Bakanlar Kurulu’ndan sonra yaptığı açıklamada, “Yargı en üst makama bağlı” ifadesi var. Numan Bey bu sözü, Anayasa gereği yargı cumhurbaşkanı ile ilgilidir anlamında kullandığını söyledi. Cumhurbaşkanı ile yüksek yargı arasında ast-üst ilişkisi anlamında kullanmadığını anlatmak için ciddi gayret sarf etti. “Bağlıdır lafını ilgilidir anlamında kullanmıştım.”

Numan Kurtulmuş’a çok şey sorduk, çok şeyi konuştuk. Hatta bir meslektaşımız MGK toplantıları öncesinde verilen görüntüyü merak etmiş. “Toplantı boyunca hep öyle ciddi mi duruyorsunuz?” diye sordu. “Görüntü alınırken haliyle öyle duruyoruz. Ama toplantı boyunca hep öyle durmuyoruz. MGK’da hava çok iyi, asker-sivil ayrımı yok” dedi.

Çok ciddi müzakereler yürütüldüğünü ama o ciddiyet içinde zaman zaman esprilerin de yapıldığını anlattı. MGK’daki uyumun altını çizdi. “Asker, polis, jandarma ortak operasyon yapıyor. Allah nazardan korusun” demeyi ihmal etmedi.

DOSTLARI ÇOĞALT, DÜŞMANLARI AZALT

En çok soru ABD’ye Cerablus’ta ortak operasyon yapma teklifi soruldu. ABD’nin ne cevap verdiği merak ediliyordu. Numan Bey, teklifin halen masada olduğunu ifade etti ama ötesine geçmedi. Hem de ısrarlı sorulara rağmen.

Binali Yıldırım hükümeti kurulduktan sonra, dış politikada bir değişim yaşanıyor. Binali Bey, “Dostları çoğaltıp düşmanları azaltmak” olarak formül etmişti bunu.

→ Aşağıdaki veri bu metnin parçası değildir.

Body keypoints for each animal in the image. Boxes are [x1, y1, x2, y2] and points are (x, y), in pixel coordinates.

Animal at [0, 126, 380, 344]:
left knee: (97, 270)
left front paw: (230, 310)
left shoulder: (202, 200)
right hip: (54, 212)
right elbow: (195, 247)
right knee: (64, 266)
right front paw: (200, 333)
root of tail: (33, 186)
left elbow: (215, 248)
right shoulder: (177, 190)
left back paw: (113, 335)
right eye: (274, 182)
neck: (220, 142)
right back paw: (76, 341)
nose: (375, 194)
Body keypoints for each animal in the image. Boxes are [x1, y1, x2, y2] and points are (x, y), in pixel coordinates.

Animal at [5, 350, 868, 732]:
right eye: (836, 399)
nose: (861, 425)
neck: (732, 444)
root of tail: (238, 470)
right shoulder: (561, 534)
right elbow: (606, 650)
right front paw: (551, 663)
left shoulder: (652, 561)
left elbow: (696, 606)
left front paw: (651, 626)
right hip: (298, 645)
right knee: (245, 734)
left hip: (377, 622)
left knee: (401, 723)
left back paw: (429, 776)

Numan Kurtulmuş da “Mutlaka bir değişikliğe gidilmesi zaruri görünüyor” diye konuştu. Görülen o ki sadece Başbakan değişmedi. Yeni hükümetle birlikte dış politikada bir revizyona ve restorasyona gidiliyor. Numan Kurtulmuş’un, “Ruslarla ilişkilerin düzelmesini istiyorum” sözleri yeni sürecin ipuçlarını veriyordu.

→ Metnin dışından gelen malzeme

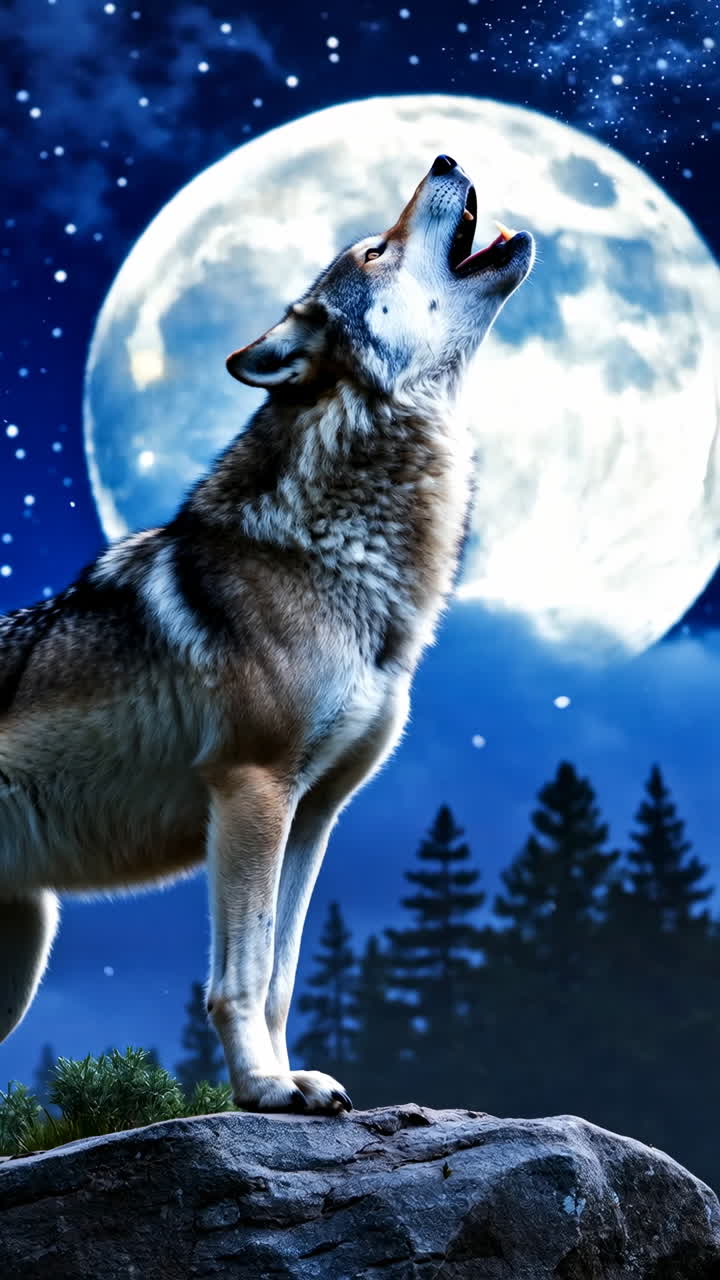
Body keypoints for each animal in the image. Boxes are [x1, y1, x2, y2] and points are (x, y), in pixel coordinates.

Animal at [0, 155, 534, 1114]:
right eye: (373, 250)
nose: (443, 158)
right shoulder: (251, 789)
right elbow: (239, 977)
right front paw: (263, 1089)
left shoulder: (313, 812)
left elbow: (283, 975)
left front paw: (293, 1076)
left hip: (26, 945)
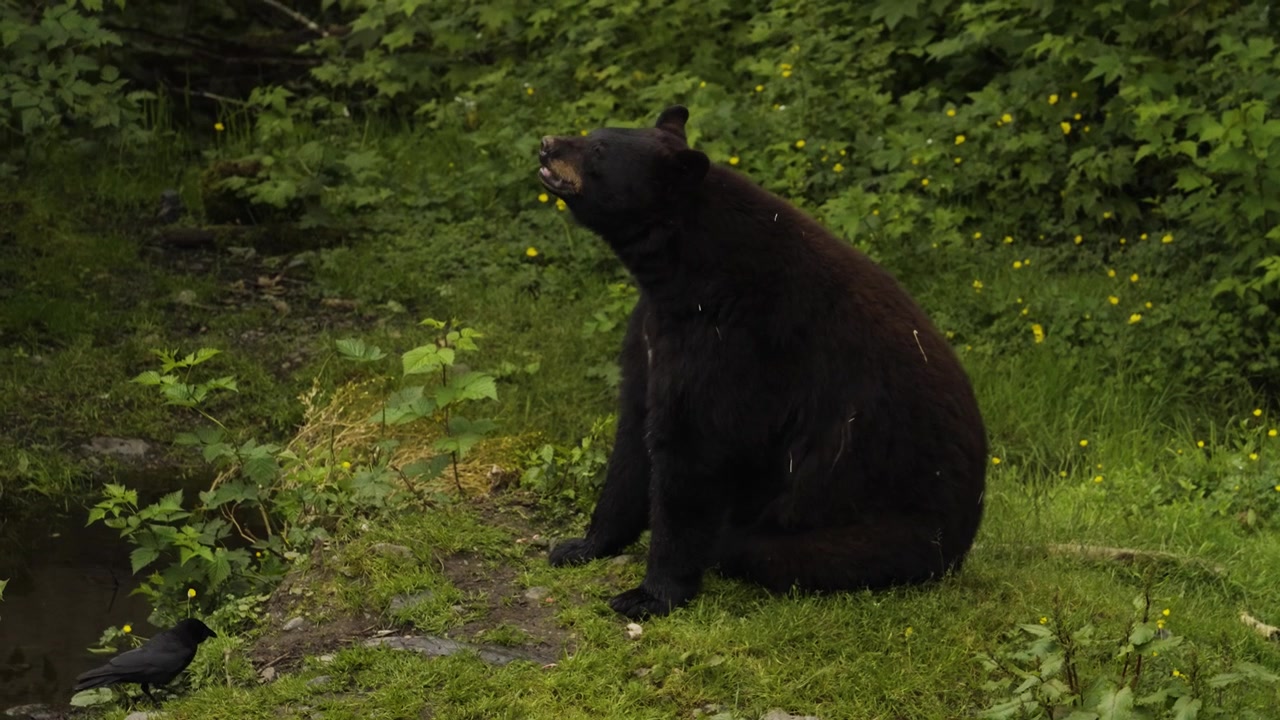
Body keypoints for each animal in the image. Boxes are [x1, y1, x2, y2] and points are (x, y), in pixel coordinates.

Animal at [539, 105, 987, 619]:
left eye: (598, 150)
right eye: (594, 134)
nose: (547, 144)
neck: (684, 275)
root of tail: (965, 536)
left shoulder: (735, 347)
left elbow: (690, 451)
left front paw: (649, 594)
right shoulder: (653, 333)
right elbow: (632, 436)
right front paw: (580, 545)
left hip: (866, 530)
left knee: (756, 548)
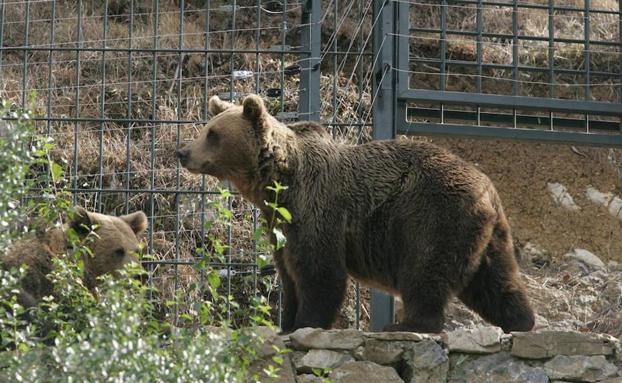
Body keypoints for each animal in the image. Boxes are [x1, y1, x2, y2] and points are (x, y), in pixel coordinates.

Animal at [177, 94, 536, 334]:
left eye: (213, 134)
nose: (182, 152)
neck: (279, 184)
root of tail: (487, 188)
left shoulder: (317, 209)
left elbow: (320, 272)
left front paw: (305, 324)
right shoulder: (281, 224)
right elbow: (289, 275)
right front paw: (287, 323)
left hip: (433, 216)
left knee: (426, 272)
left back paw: (406, 325)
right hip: (485, 233)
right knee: (496, 280)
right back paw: (521, 321)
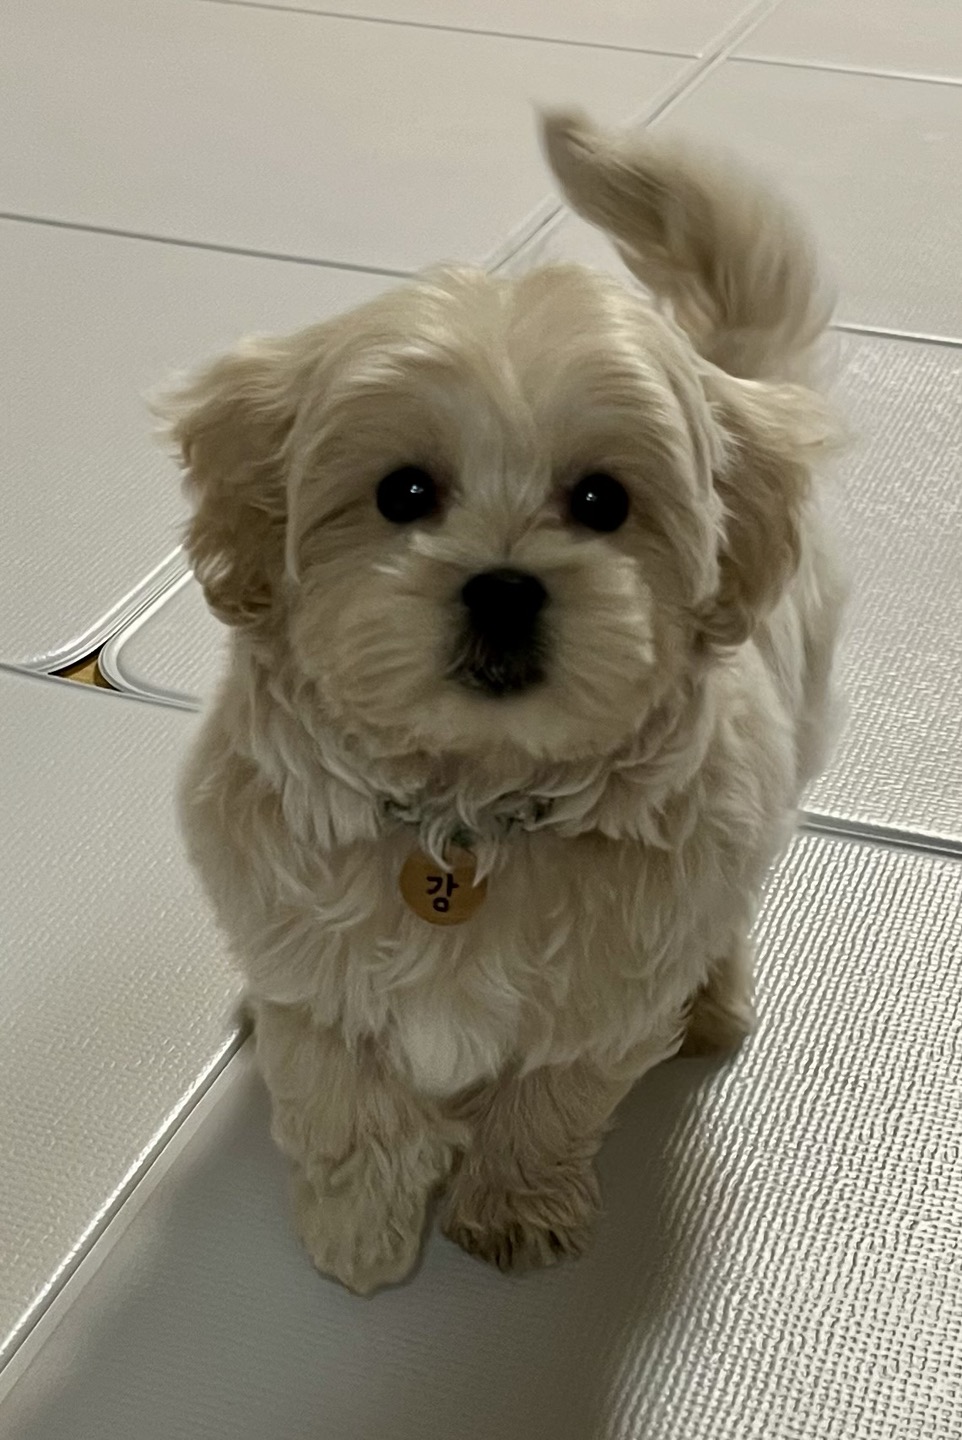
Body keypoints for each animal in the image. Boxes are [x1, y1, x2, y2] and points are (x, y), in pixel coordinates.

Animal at [166, 111, 846, 1294]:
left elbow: (552, 1095)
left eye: (602, 501)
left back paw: (712, 997)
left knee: (731, 902)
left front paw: (514, 1207)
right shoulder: (308, 956)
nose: (501, 585)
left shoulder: (605, 994)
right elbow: (343, 1099)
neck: (466, 811)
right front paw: (361, 1228)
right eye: (402, 492)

Ülke çıkarları söz konusu olunca, kurulmaz denilen ittifakların kurulduğu, “olmaz olmaz” diye bir şeyin olmadığı günleri yaşıyoruz.

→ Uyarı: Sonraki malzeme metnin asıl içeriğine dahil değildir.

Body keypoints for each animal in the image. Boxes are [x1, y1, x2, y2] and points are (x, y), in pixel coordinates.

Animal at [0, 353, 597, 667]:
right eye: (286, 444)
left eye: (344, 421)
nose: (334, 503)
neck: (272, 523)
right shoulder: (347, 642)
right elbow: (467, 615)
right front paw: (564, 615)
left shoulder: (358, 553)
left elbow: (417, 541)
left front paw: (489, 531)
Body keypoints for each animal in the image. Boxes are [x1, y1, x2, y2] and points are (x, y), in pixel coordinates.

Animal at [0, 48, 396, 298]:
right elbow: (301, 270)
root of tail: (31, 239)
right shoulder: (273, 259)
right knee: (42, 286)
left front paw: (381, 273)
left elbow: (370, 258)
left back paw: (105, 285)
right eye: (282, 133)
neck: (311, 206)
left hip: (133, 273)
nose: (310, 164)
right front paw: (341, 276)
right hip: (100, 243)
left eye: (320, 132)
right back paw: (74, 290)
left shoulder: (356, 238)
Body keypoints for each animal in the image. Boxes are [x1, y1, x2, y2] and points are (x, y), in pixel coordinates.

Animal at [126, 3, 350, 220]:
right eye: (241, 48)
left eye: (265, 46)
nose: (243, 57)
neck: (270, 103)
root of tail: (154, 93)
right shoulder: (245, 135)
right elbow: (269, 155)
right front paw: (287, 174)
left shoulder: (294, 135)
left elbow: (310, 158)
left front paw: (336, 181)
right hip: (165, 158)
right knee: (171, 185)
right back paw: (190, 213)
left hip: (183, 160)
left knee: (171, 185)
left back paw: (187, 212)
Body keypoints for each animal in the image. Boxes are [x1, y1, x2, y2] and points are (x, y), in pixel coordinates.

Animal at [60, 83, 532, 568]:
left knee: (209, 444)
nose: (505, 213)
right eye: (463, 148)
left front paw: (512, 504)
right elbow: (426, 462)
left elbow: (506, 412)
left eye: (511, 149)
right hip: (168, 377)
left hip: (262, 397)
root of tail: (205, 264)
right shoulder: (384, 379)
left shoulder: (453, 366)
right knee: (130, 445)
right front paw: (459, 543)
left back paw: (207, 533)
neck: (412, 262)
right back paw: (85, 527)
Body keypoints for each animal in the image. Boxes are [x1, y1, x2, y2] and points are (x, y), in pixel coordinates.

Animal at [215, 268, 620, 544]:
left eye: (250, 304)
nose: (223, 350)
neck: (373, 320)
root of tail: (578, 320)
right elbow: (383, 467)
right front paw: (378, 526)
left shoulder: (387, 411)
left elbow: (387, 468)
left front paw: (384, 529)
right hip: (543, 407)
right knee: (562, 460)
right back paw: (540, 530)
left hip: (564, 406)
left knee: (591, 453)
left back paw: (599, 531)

Dış politikadaki değişiklikleri anlamak için kulak kabarttım. Yeni sürecin ruhunu yansıtan değerlendirmeleri paylaşmak istiyorum.

Türkiye ile İsrail arasındaki ilişkiler düzeldikçe, Türkiye-Rusya ilişkileri bundan olumlu etkilenmeye başladı.


SURİYE ÜZERİNDEN BAŞKA İTTİFAKLAR

Suriye üzerinden bozulan ittifaklar yine Suriye üzerinden başka ittifakları gerekli kılıyor.

ABD, Irak’ın kuzeyinde Talabani ve Barzani ile gerçekleştirdiği Kürt oluşumunu, Suriye’de PYD ile yapıyor. ABD’nin Suriye’nin kuzeyinde Kürt bölgesi oluşturma çabası Suriye’nin parçalanacağı anlamını taşıyor.

Rusya ile ilişkilerimizin iyi olduğu dönemde Putin, G-20 Zirvesi için bulunduğu Antalya’ya gelmişti. Erdoğan-Putin görüşmesinde masaya yayılan harita üzerinden, “Büyük Cerablus Operasyonu”na ilşkin bilgi verilirken Putin, “Amerikalılar orayı Kürtlere vermeyi planlıyor” demişti.

Ankara uzun bir süredir, ABD’nin, Türkiye’nin de içinde yer aldığı koalisyon güçlerinden farklı olarak Rusya ve PYD ile ayrı ajanda yürüttüğü kanaatinde.


TÜRKİYE - RUSYA - İRAN GÜÇBİRLİĞİ

Biz başından beri Suriye’nin parçalanmasına karşı çıktık, toprak bütünlüğünü savunduk.

Rusya ve İran, Suriye’de rejimin güçlenmesini ama sonuç itibariyle Suriye’nin bütünlüğünü savunuyor.

Türkiye ile Rusya tam olarak anlaşmasa da Türkiye, Rusya ve İran’ın oluşturacağı güçbirliği, Suriye’nin bölünmesi planını engelleyebilir.

Bu durumda Esed’le ilgili itirazlarımızı sürdüreceğiz ama görünen o ki, Suriye’nin bölünmemesi daha önce geliyor.